The price for the DL385G7 with 2x6176 processors from the TPC-H report is $1,511 for the system chassis, $1,799 for each processor, $990 for each 8GB kit, and perhaps another $1K for comparable configuration as above. This is very reasonable, except for the memory which seems high. Each 8GB kit should be around $500.

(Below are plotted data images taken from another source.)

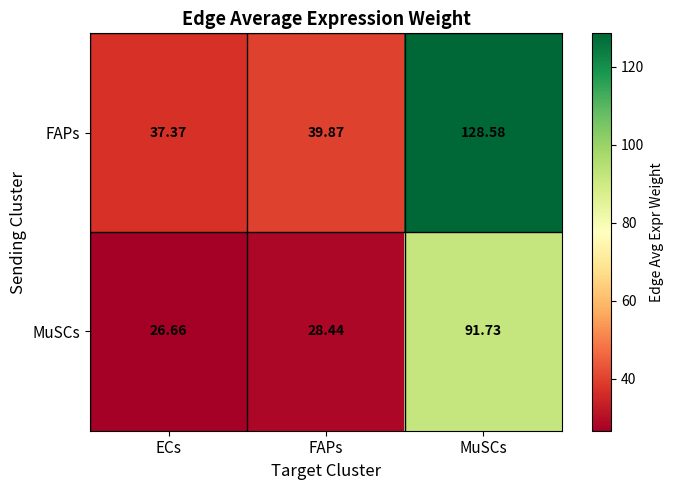

Count the number of categories in the chart.

3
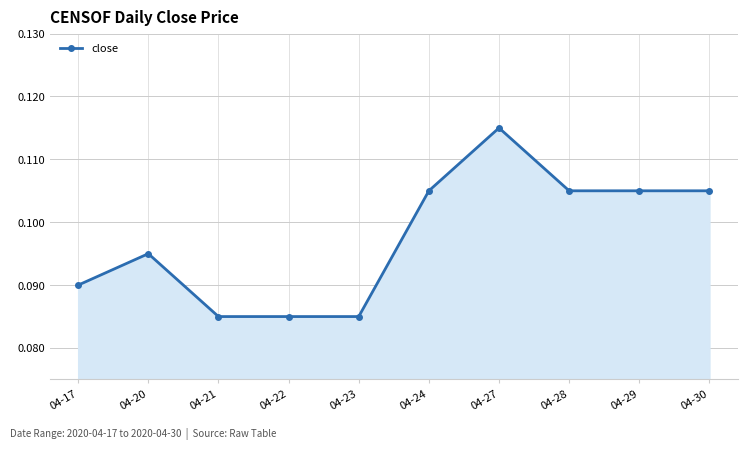

The chart shows a value of 0.0 at 04-28. True or false?

False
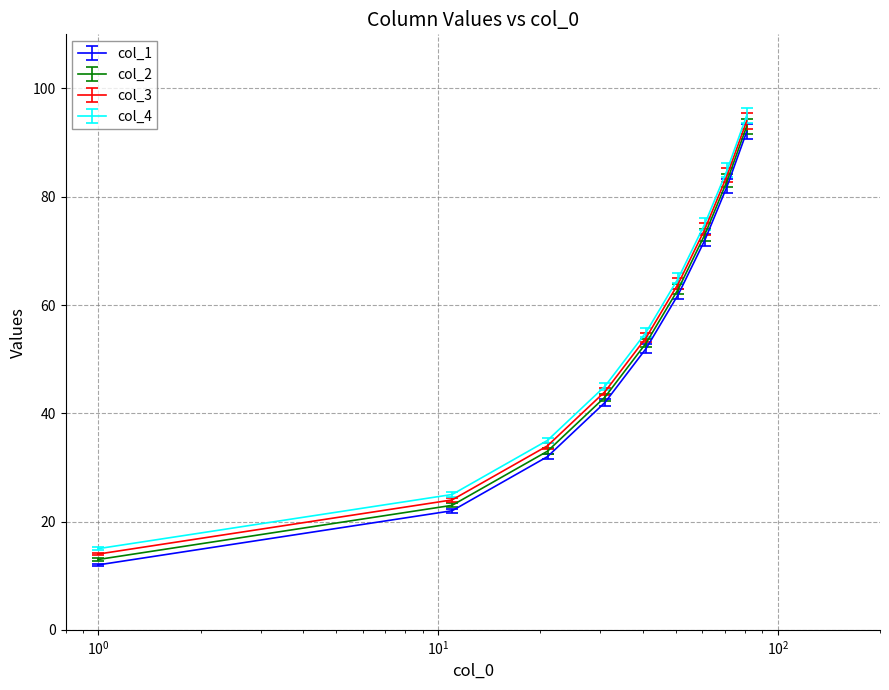

Rank the series by their maximum value, from highest to lowest.

col_4, col_3, col_2, col_1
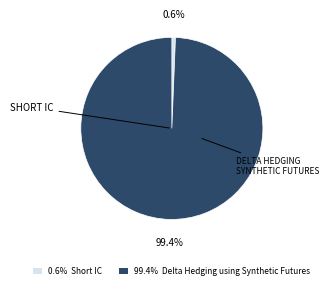

Which category has the biggest portion of the pie?

99.4% Delta Hedging using Synthetic Futures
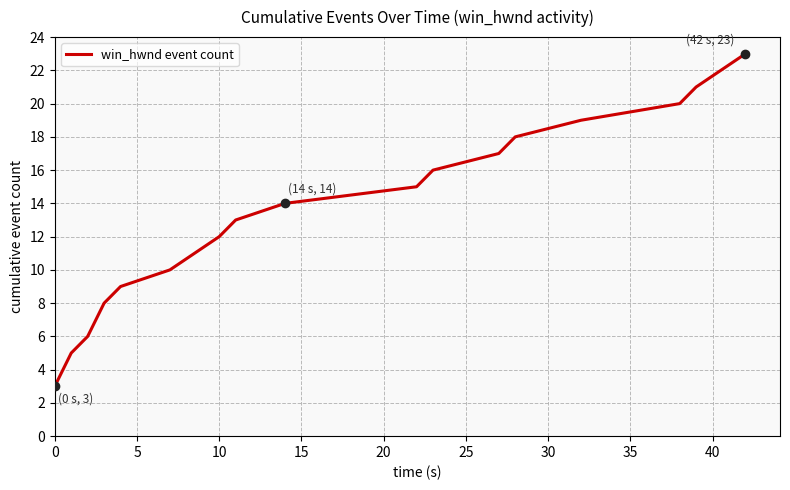

What is the minimum value shown in the chart?

3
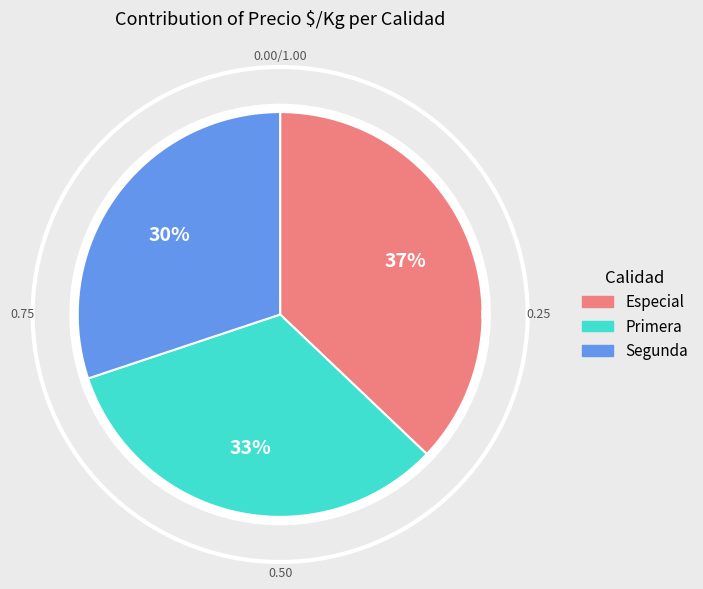

What is the smallest slice in the pie chart?

Segunda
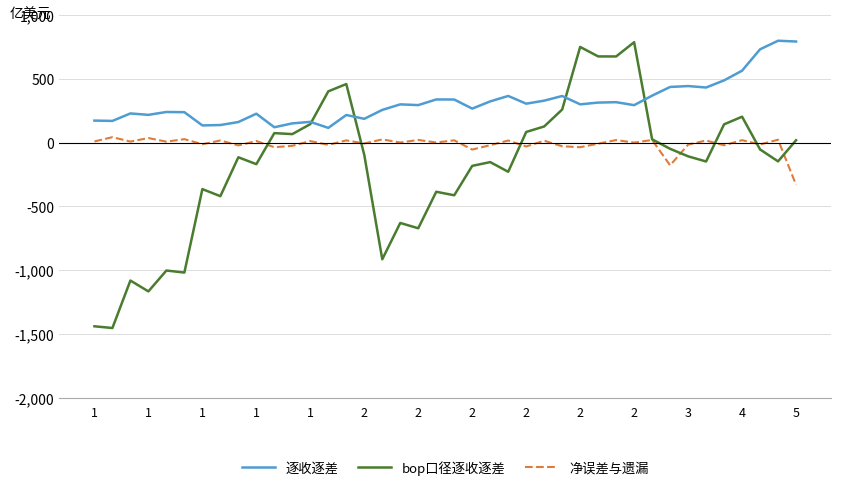

What is the difference between the maximum and second lowest values in the 逐收逐差 series?

676.6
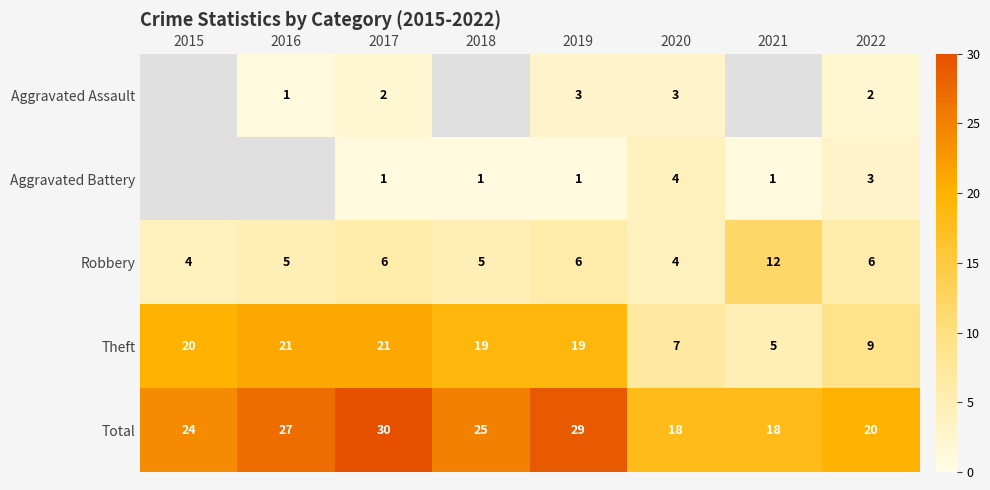

The value of Theft at 2021 is 7.5. True or false?

False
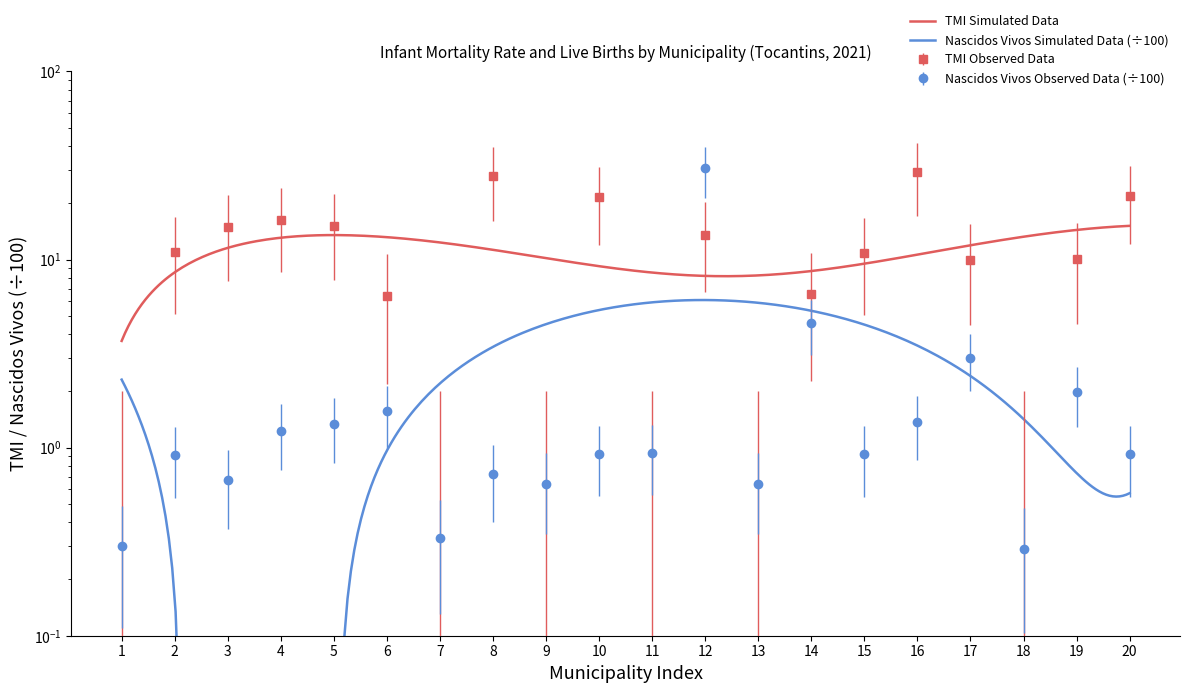

What is the highest value of the TMI series?

29.2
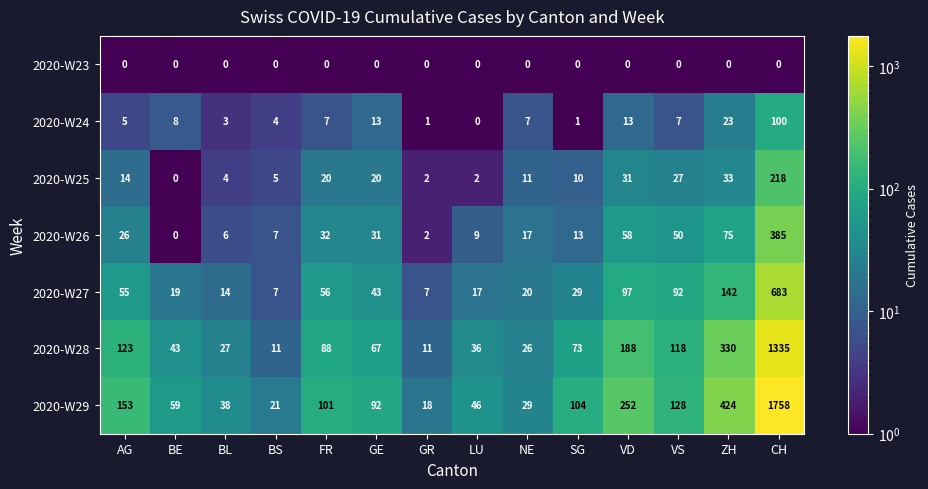

Between BS and ZH, which series saw the biggest shift?

2020-W29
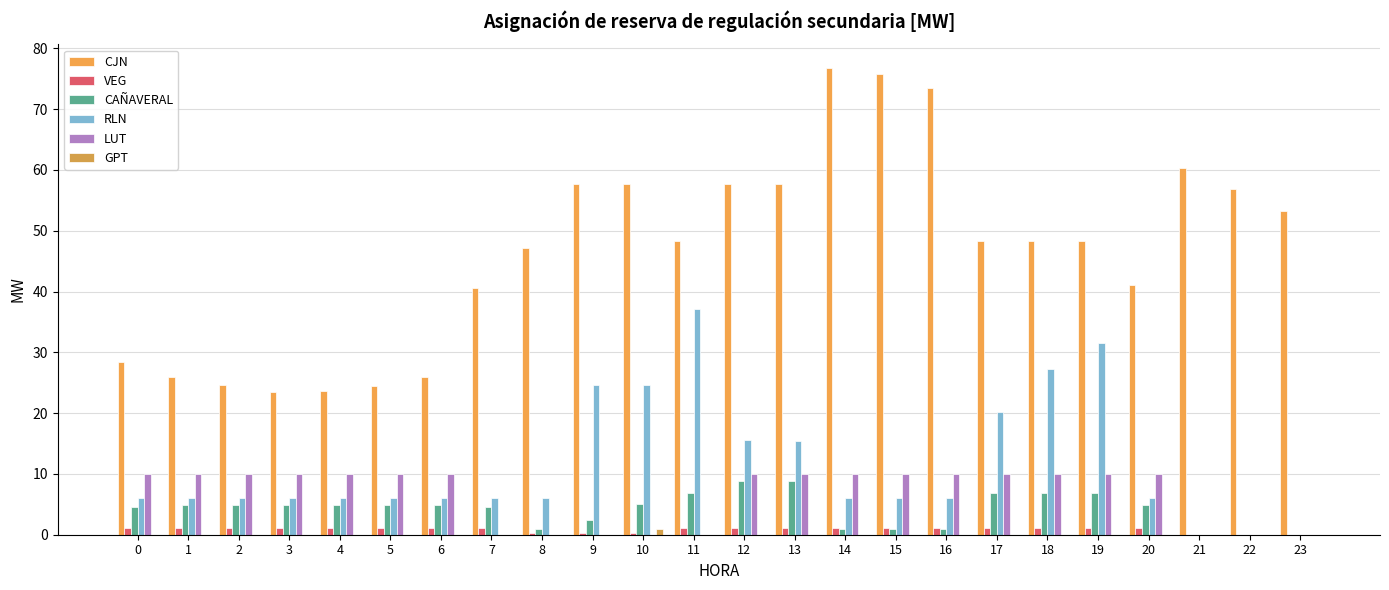

Count the number of categories in the chart.

24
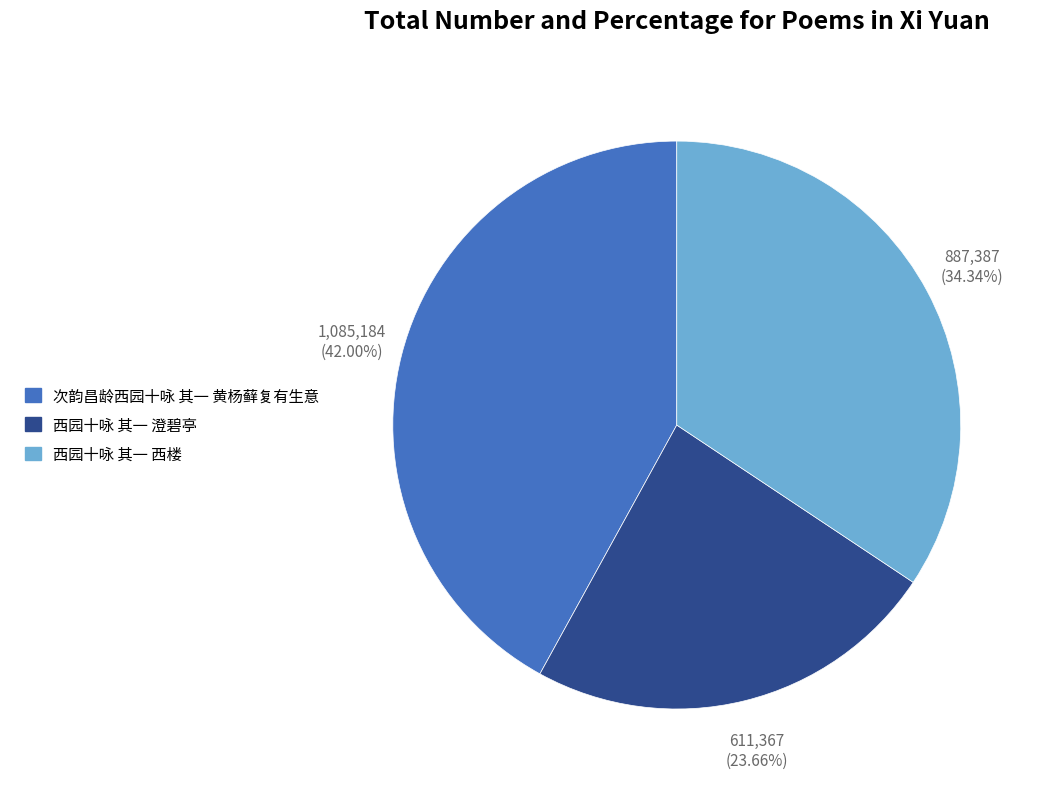

Between 次韵昌龄西园十咏 其一 黄杨藓复有生意 and 西园十咏 其一 澄碧亭, which is larger?

次韵昌龄西园十咏 其一 黄杨藓复有生意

Dell PowerEdge R715 Systems with 2 Opteron 6100 processors| System | Processor | GHz | Cores | L3 | - | - | Memory | Price |
|---|---|---|---|---|---|---|---|---|
| R715 | 6176 | 2.3 | 12 | 2x6M | - | 1333 | 64GB 8x8G | $8,475 |
| R715 | 6174 | 2.2 | 12 | 2x6M | - | 1333 | 64GB 8x8G | $8,075 |
| R715 | 6172 | 2.1 | 12 | 2x6M | - | 1333 | 64GB 8x8G | $7,775 |
| R715 | 6168 | 1.9 | 12 | 2x6M | - | 1333 | 64GB 8x8G | $7,135 |
| R715 | 6136 | 2.4 | 8? | 2x6M | - | 1333 | 64GB 8x8G | $7,135 |
| System | Processor | GHz | Cores | L3 | - | - | Memory | Price |
|---|---|---|---|---|---|---|---|---|
| R815 | 6174 | 2.2 | 12 | 2x6M | - | 1333 | 128GB 16x8G | $14,120 |
| R815 | 6172 | 2.1 | 12 | 2x6M | - | 1333 | 128GB 16x8G | $13,520 |
| R815 | 6168 | 1.9 | 12 | 2x6M | - | 1333 | 128GB 16x8G | $12,240 |
The T815 is a 2U system and does not support the top frequency 6176 with all four sockets populated.